Едва ли предложение китайцам (вероятно, уже сделанное российской стороной) «купить себе немного ЮКОСа» призвано загладить скандал, связанный с бесцеремонным отстранением китайской China National Petroleum Corp. (CNPC) от участия в аукционе по продаже 74,95% акций «Славнефти» 18 декабря 2002 года. О заинтересованности в приобретении 15% акций «Юганска» заявила крупнейшая индийская нефтяная компания Oil and Natural Gas Corp. (ONGC). И потому мы наблюдаем скорее всего попытку Кремля сыграть на заинтересованности как Китая, так и Индии в нефтяных активах и заменить госкомпаниями этих стран миноритариев ЮКОСа, осмелившихся отстаивать свои интересы в техасском суде. План неплох; по крайней мере шансы на то, что он сработает на начальном этапе, значительны. Но какими будут перспективы сотрудничества, налаживаемого на этом наскоро построенном фундаменте?

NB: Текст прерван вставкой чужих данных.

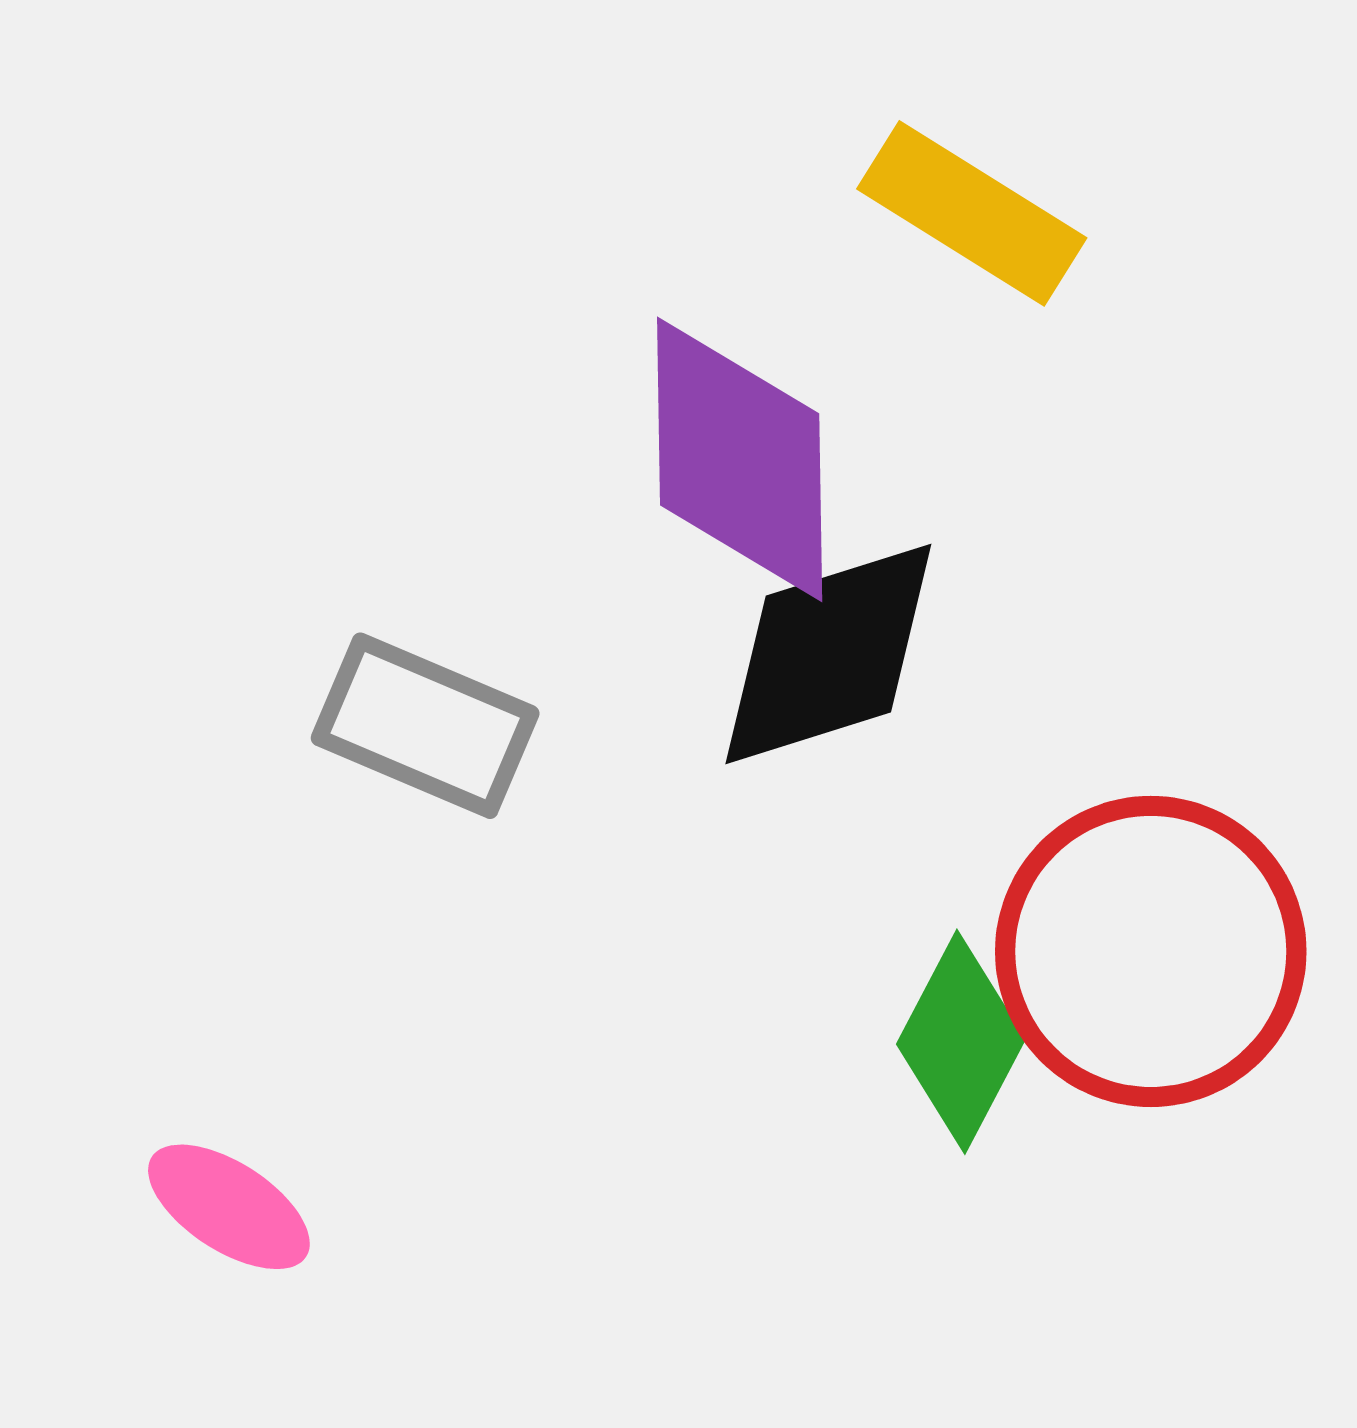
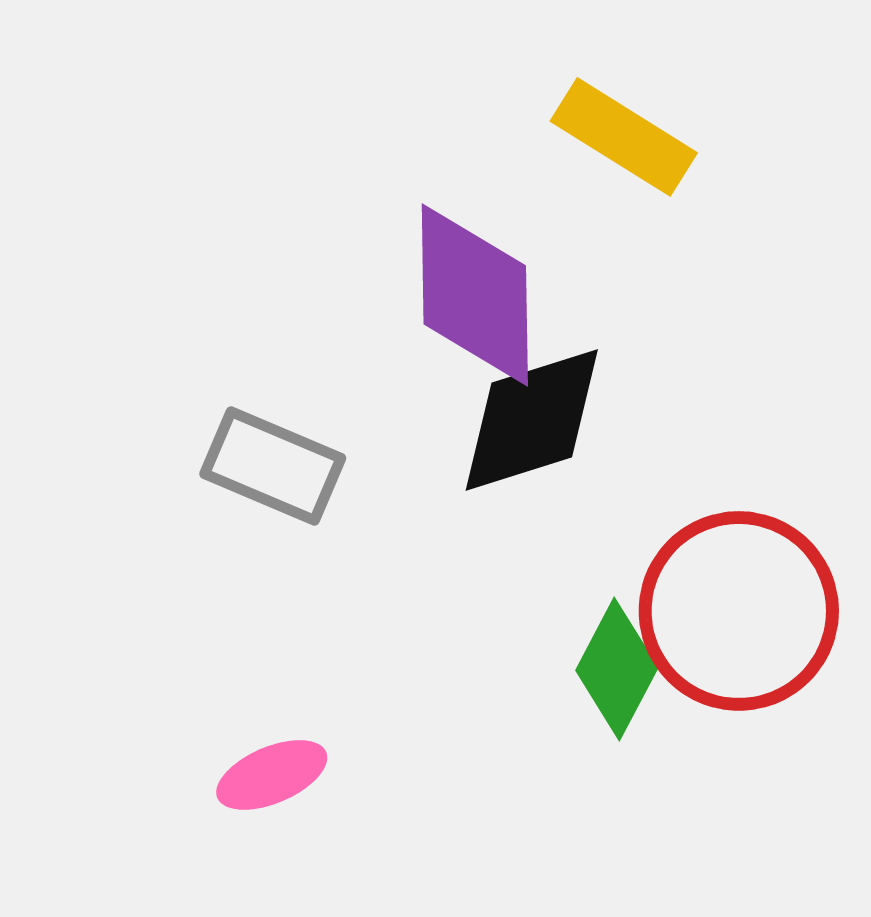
pink ellipse: (229, 1207) -> (272, 775), moved, turned -56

За масштабной хозяйственной сделкой проступает попытка реализовать мечту о российско-китайско-индийском альянсе, идею которого первым озвучил в декабре 1996 года в Дели тогдашний глава МИД РФ Евгений Примаков. Он говорил о возможности создания «стратегического треугольника» Москва–Дели–Пекин. Путин не раз называл подобный альянс базой для «дуги стабильности» в Азии. Подразумевается, что альянс способен положить начало возрождению многополюсного мира, исчезнувшего с окончанием холодной войны. Однако строительство такого союза отнюдь не обречено на успех.

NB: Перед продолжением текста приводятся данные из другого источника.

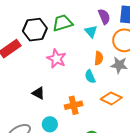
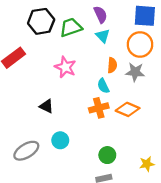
purple semicircle: (104, 17) -> (100, 15), moved
black hexagon: (35, 30) -> (41, 21), moved
orange cross: (74, 105) -> (99, 108), moved

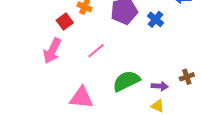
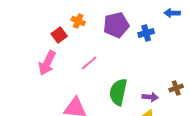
blue cross: (155, 19) -> (146, 33), turned 35
green semicircle: (126, 81) -> (118, 92), turned -52

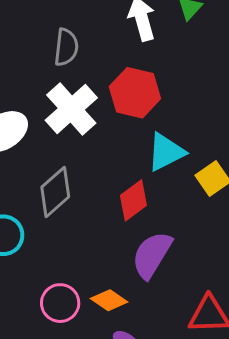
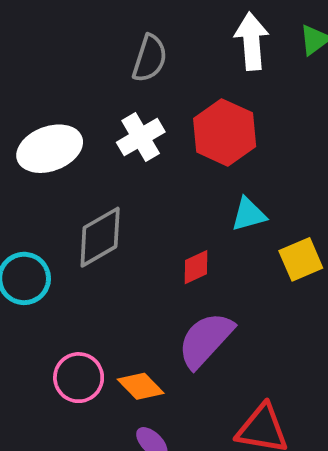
white cross: (71, 109) -> (141, 137), size x0.7
cyan triangle: (166, 152) -> (249, 214), size x0.7
red diamond: (133, 200) -> (196, 267), size x0.7

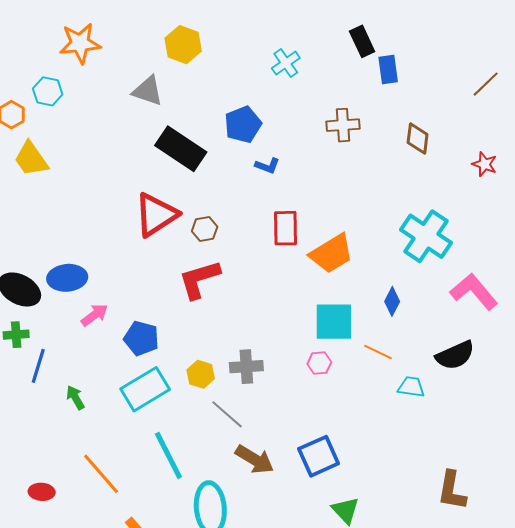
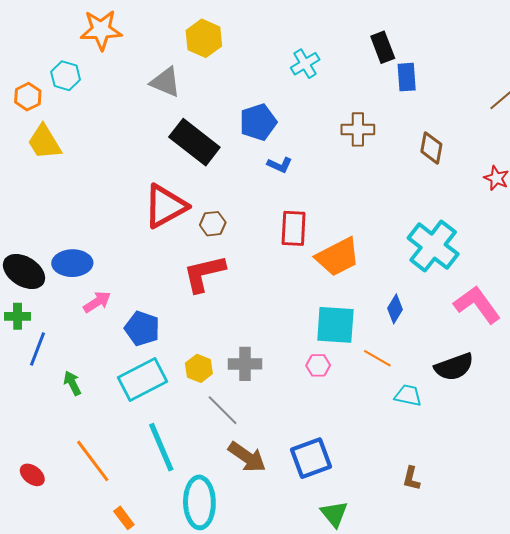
brown L-shape: (452, 491) -> (411, 478), moved, size x0.6
red ellipse: (42, 492) -> (32, 475), turned 30

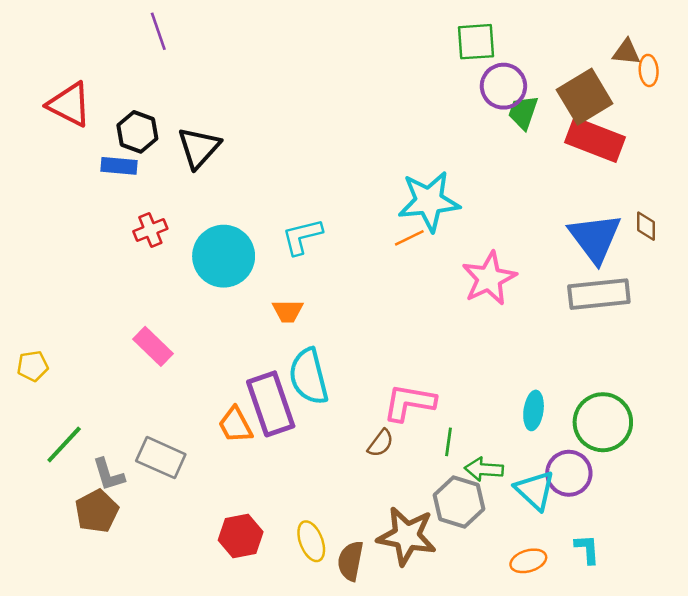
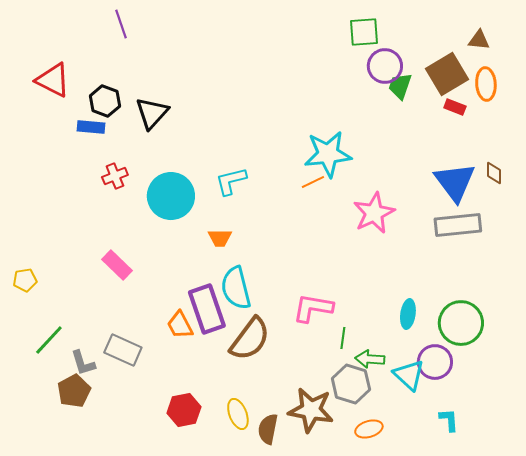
orange ellipse: (649, 70) -> (486, 84), moved, size x1.4
red rectangle: (595, 140) -> (455, 107), size x0.5
brown semicircle: (381, 443) -> (250, 339), moved, size x2.0
orange ellipse: (528, 561) -> (369, 429), moved

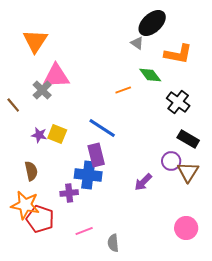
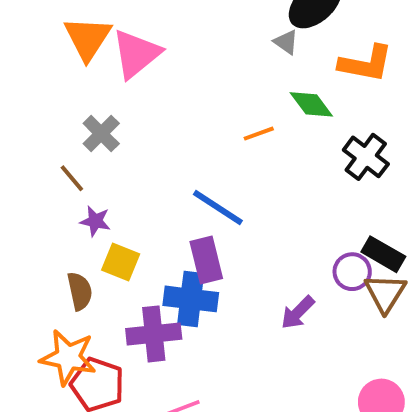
pink triangle: (56, 76) -> (136, 54), moved, turned -36
brown line: (13, 105) -> (72, 178), moved
yellow square: (57, 134) -> (121, 262), moved
black rectangle: (188, 139) -> (383, 254), moved
purple cross: (69, 193) -> (154, 334), size x1.5

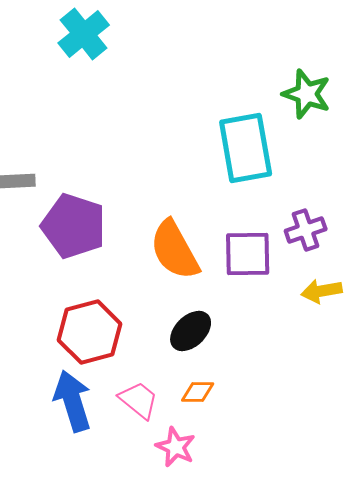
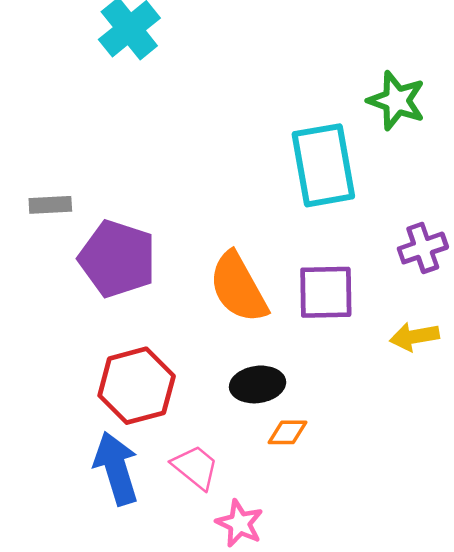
purple cross: (306, 230) -> (423, 248), moved
black ellipse: (191, 331) -> (258, 384), turned 36
orange diamond: (198, 392) -> (287, 432), moved

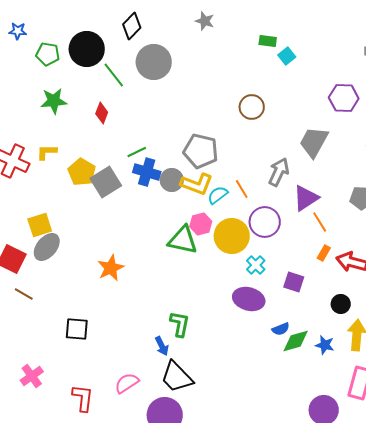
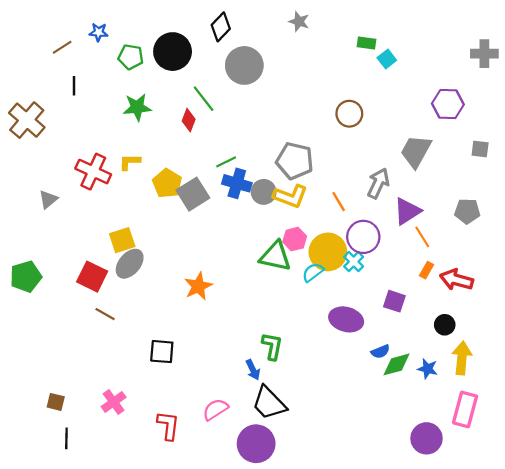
green line: (114, 75) -> (204, 99), moved
cyan semicircle: (218, 195) -> (313, 272), moved
cyan cross: (256, 265) -> (354, 262), moved

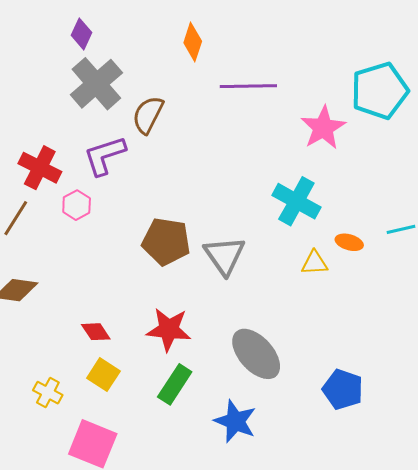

Во-первых, Китай и Индию трудно назвать близкими союзниками; на протяжении десятилетий Пекин поддерживал Исламабад, а не Дели. В обеих странах происходит быстрый экономический рост, и в обозримой перспективе неизбежна конкуренция между ними сначала на азиатском, а потом и на мировом рынке. Кроме того, основным партнером для Китая (который в 2004 году стал третьей державой мира по объему внешней торговли) остаются Соединенные Штаты (на них приходится 429 млрд. долл. экспортных и импортных поставок КНР, или 37,2% внешнеторгового оборота), а для Индии – Европейский союз (24,8% внешнеторгового оборота). Роль же России, обеспечивающей соответственно 2,1% и 1,1% товарооборота Китая и Индии, вряд ли станет для них критически важной в обозримом будущем.

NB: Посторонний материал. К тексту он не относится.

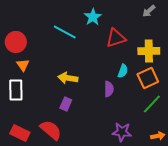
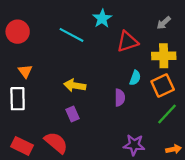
gray arrow: (149, 11) -> (164, 23), moved
red circle: (16, 42) -> (18, 32), moved
purple rectangle: (66, 104) -> (73, 114), turned -48

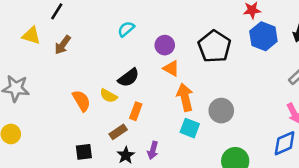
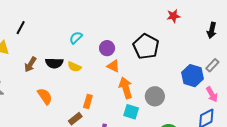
blue hexagon: (263, 36) -> (193, 76), moved
brown arrow: (63, 45) -> (30, 64), moved
black semicircle: (129, 78) -> (54, 63), moved, turned 42
yellow semicircle: (109, 96) -> (74, 67), moved

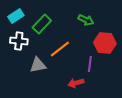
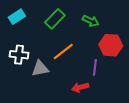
green rectangle: (42, 24) -> (55, 19), moved
white cross: (19, 41) -> (19, 55), moved

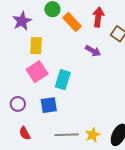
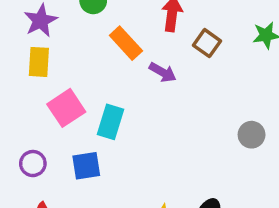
orange rectangle: (72, 22) -> (126, 43), moved
yellow rectangle: (36, 46) -> (39, 62), moved

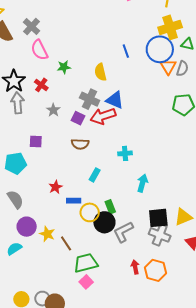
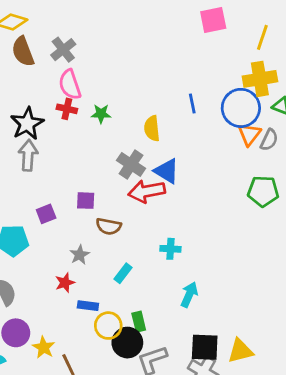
red cross: (41, 85) -> (67, 109), moved, turned -32
gray star: (53, 110) -> (80, 255), moved
purple square: (78, 118) -> (86, 201), moved, turned -32
purple square: (36, 142) -> (46, 214), turned -32

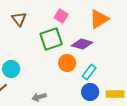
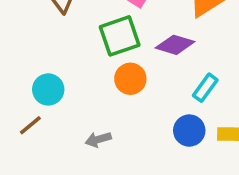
orange circle: (67, 63) -> (130, 79), moved
cyan rectangle: (89, 72) -> (205, 88), moved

Во-вторых, многое изменилось с тех пор, когда Китай, а позднее Индия воспринимались в Советском Союзе как потенциальные его союзники, реципиенты советской помощи или импортеры продукции машиностроительного комплекса. Сегодня единственным несырьевым товаром, продаваемым Россией этим странам, является оружие. И Индия и Китай избегают заявлений о стратегическом партнерстве с Россией. Этого трудно было не заметить, когда в ходе визита президента Путина в Индию в декабре 2004 года видные индийские политики и эксперты открыто говорили, что «наши отношения с Россией больше не носят особого характера». Но в российских коридорах власти к этим странам по-прежнему относятся едва ли не как к младшим партнерам и думают почему-то, что китайцы стерпят и аукцион по «Славнефти», и прокладку трубопровода, рассчитанного преимущественно на Японию.
На наш взгляд, идея альянса с Востоком в противовес сотрудничеству с Западом глубоко ошибочна. Каким бы впечатляющим ни был экономический рост в странах Азии, он в значительной мере базируется на западных инвестициях и технологиях и подчинен потребностям западных рынков. Сколь ни впечатляли бы восточная управляемость и дисциплина, они прочно сопряжены с общинностью, местничеством и коррупцией. Как бы ни преуспевали наши евразийцы в поиске «восточных» черт в характере русского народа, они не смогут привести ни одного серьезного примера культурного взаимодействия с Востоком. Ни с культурно-цивилизационной, ни с экономической точек зрения Китай, Россия и Индия не образуют и не смогут образовать конгломерат. Мы слишком мало знаем о наших новых «союзниках», чтобы глубоко понимать их, и слишком мало значим для них, чтобы они захотели понять нас.
Мы ни в коем случае и ни в коей мере не выступаем против дружбы наших народов. Но дружба народов – увы – в последнее время редко спасает российских политиков от досадных неудач.